AVS 61st International Symposium & Exhibition
    Vacuum Technology Wednesday Sessions
       Session VT-WeA

Paper VT-WeA9
Commissioning of the KATRIN Main Spectrometer

Wednesday, November 12, 2014, 5:00 pm, Room 303

Session: Accelerator and Large Vacuum Systems II
Presenter: Joachim Wolf, Karlsruhe Institute of Technology, Germany
Correspondent: Click to Email

The objective of the Karlsruhe Tritium Neutrino experiment (KATRIN) at the Karlsruhe Institute of Technology (KIT) is the measurement of the electron neutrino mass with an unprecedented sensitivity of 200 meV by using electrons from the beta-decay of tritium. A central component is the electro-static main spectrometer (MS), where the energy of the beta-electrons (18.6 keV) will be measured with high precision. It consists of a large ultra-high vacuum vessel with a volume of 1240 m3 and a surface of 690 m2, instrumented with a complex inner wire-based electrode system, which almost doubles the inner surface of the MS.

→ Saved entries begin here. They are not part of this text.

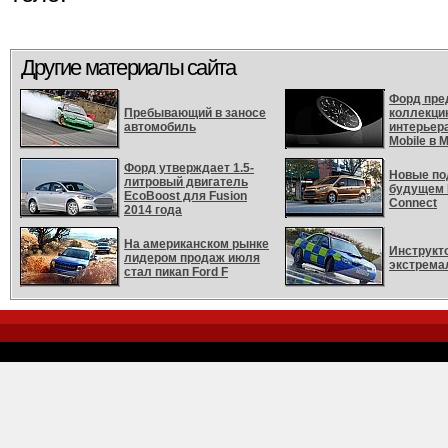
Другие материалы сайта
Форд пре
Пребывающий в заносе
коллекци
автомобиль
интерьера
Mobile в 
Форд утверждает 1.5-
Новые по
литровый двигатель
будущем 
EcoBoost для Fusion
Connect
2014 года
На американском рынке
Инструкт
лидером продаж июля
экстрема
стал пикап Ford F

The pumping system of the MS consists of 6 turbo-molecular pumps (10 000 l/s), a large-scale getter pump (3000 m NEG strips, St707, 106 l/s) and three cryo-baffles (6.8 m2) at LN2 temperature. The vacuum system has three major tasks: (I) the ultimate pressure, dominated by H2, has to be kept in the range of 10-11 mbar in order to maintain a low background rate. (II) In conjunction with a differential pumping section and a cryogenic pumping section of the electron beam line, which connects the gaseous tritium source with the spectrometer, it has to keep the partial pressure of tritium in the MS below 10-21 mbar. (III) The NEG strips are known to emanate a small amount of radon atoms, increasing the intrinsic background rate. Therefore cryogenic baffles at LN2 temperature have been installed in front of the NEG pumps, which are expected to capture most of the radon atoms, before they can enter the sensitive volume of the MS. This paper describes the design of the vacuum system and reports on measurements of the vacuum performance during the first commissioning of the whole spectrometer system.

This work has been supported by the German BMBF (05A11VK3 and 05A11PM2).